Pembudayaan keberagamaan di sekolah perlu diciptakan lingkungan komunitas sekolah yang kondusif untuk proses pembelajaran pendidikan agama. Lingkungan sekolah yang kondusif untuk pembudayaan kehidupan beragama dapat berupa lingkungan yang bersifat fisik maupun non fisik.

Kebudayaan fisik adalah segala sesuatu yang bisa dilihat dan diraba yang bernilai budaya. Kebudayaan fisik di Indonesia diantaranya adalah rumah adat, pakaian adat, prasasti, candi, monumen, senjata daerah, lambang Negara, museum, kapal perang, UUD 1945, dsb. Indonesia yang wilayahnya terdiri atas 33 provinsi, mempunyai rumah adat yang jumlahnya sama dengan jumlah provinsi tersebut. Ada nilai-nilai sakral ‏‏yang menaungi ‏‏kebudayaan fisik, sehingga keberadaannya secara fisik non-fisik ‏menyimbolkan ‏‏sesuatu yang kaya makna.

Kebudayaan non fisik adalah segala hal yang tidak dapat dilihat, tidak dapat diraba, budaya itu hidup dan menjadi bagian dari kehidupan kita. Kebudayaan non fisik dikategorikan menjadi tiga kategori:

Pertama, pandangan hidup. Pandangan hidup merupakan kerangka berfikir perorangan, masyarakat bangsa tentang sesuatu yang berhubungan dengan hidupnya.

Kedua, nilai. Nilai adalah anggapan terhadap sesuatu hal mengenai baik buruk, benar salah, etis-tidak etis, sopan-tidak sopannya hal itu.

Ketiga norma. Norma itu aturan-aturan yang dimaksudkan untuk mengatur perorangan, kelompok atau masyarakat secara keseluruhan untuk mencapai nilai-nilai sosial.

` Dan ketika seorang siswa dapat memahami, mengerti dan menghayati apa yang disampaikan guru, maka siswa akan dapat mempraktekkan dalam kehidupanya.
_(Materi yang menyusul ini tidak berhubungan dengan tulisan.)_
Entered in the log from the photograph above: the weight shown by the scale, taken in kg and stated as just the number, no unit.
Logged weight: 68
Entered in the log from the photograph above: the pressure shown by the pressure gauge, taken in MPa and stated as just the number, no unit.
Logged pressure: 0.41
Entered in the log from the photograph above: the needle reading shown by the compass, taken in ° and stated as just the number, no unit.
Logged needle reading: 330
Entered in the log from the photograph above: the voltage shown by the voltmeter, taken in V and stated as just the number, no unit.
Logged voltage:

Artinya dalam menjalani kehidupan sehari-hari, siswa tidak akan terlepas dari aturan-aturan yang terdapat dalam agama.

Faktor-faktor yang dapat mempengaruhi perilaku beragama sangat banyak sekali. Ada faktor intern dan ada juga faktor ekstern. Faktor intern adalah faktor yang berasal dari dalam diri siswa misalnya meliputi kesadaran siswa akan pentingnya peningkatan perilaku beragama ataupun keinginan siswa untuk meningkatkan perilaku beragamanya sehari-hari.

Sedangkan faktor ekstern adalah faktor yang berasal dari luar siswa misalnya adanya motivasi atau dorongan dari guru, adanya stimulus dari guru maupun adanya pengaruh lingkungan dalam peningkatan perilaku beragama siswa.
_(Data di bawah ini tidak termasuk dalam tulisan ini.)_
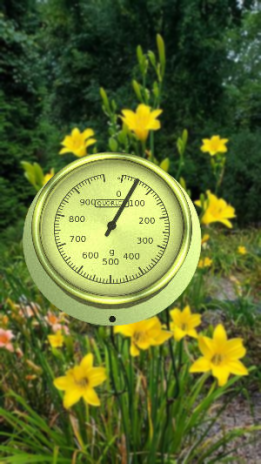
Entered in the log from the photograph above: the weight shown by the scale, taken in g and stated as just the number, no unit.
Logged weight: 50
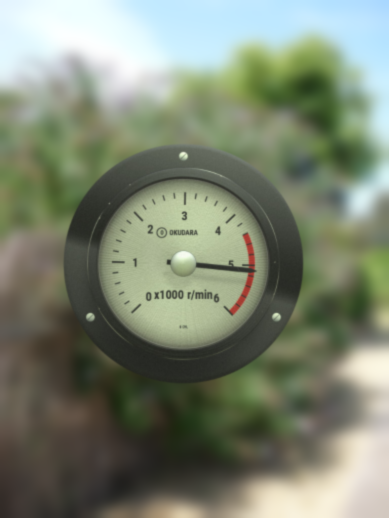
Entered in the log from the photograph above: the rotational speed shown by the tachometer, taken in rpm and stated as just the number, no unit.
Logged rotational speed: 5100
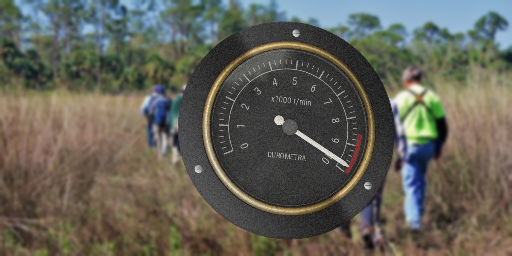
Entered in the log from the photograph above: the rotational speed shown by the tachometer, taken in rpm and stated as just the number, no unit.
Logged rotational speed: 9800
Umumnya pengembangan budaya keberagamaan belum seluruhnya sesuai dengan kehendak kurikulum. Hal ini disebabkan oleh (1) masih terbatasnya pemahaman pembelajaran PAI bagi siswa, (2) prasarana dan sarana yang masih terbatas, (3) secara prakteknya kurang memadai. Oleh sebab itu komponen sekolah perlu memikirkan suatu tindakan tertentu guna mengembangkan budaya keberagamaan untuk selanjutnya diamati dan dianalisis.

Dipilihnya SMK Muhammadiyah 6 Gemolong Kabupaten Sragen sebagai objek penelitian karena (1) SMK Muhammadiyah 6 Gemolong Kabupaten Sragen punya komitmen dalam melaksanakan budaya keberagamaan. (2) pengembangan budaya keberagamaan mendapat dukungan secara moril maupun materil dari yayasan Muhammadiyah,(3) mendapat dukungan dari kepala sekolah, wakil kepala sekolah, para guru, komite sekolah, dan para orang tua/wali siswa.
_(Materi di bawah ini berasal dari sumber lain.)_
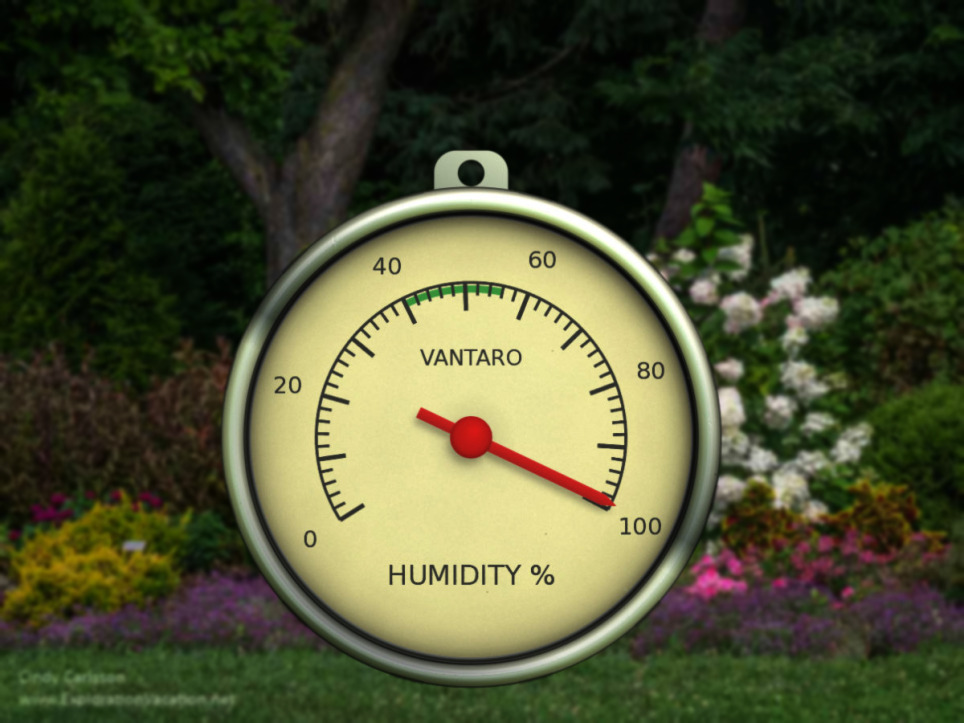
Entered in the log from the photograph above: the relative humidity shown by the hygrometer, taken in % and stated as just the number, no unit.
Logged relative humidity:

SMK Muhammamadiyah 6 Gemolong merupakan lembaga pendidikan di bawah naungan Yayasan Muhammadiyah yang terletak di Desa Ngembatpadas Kecamatan Gemolong Kabupaten Sragen, dengan aktifitas belajar mulai jam 07.00 WIB sampai 14.00 WIB, dengan durasi waktu yang cukup panjang tersebut, maka untuk membentuk mentalitas dan kepribadian siswa sesuai dengan tujuan pendidikan agama Islam sangat memungkinkan sekali.

Dalam melaksanakan pendidikan Islam, lembaga ini tidak hanya menekankan pada kemampuan kognitif semata, tetapi bagaimana konseptualitas tersebut mampu dilaksanakan dalam kehidupan sehari-hari dengan mengupayakan praktek langsung di lingkungan sekolah seperti shalat dhuhur berjema’ah dan shalat Juma’at serta bimbingan mengaji bagi yang belum bisa.

Berangkat dari fenomena di atas, peneliti tertarik untuk memaparkan secara empiris melalui penelitian deskriptif tentang persepsi siswa dan guru terhadap pengembangan budaya keberagamaan yang dilaksanakankan di SMK Muhammadiyah 6 Gemolong Kabupaten Sragen.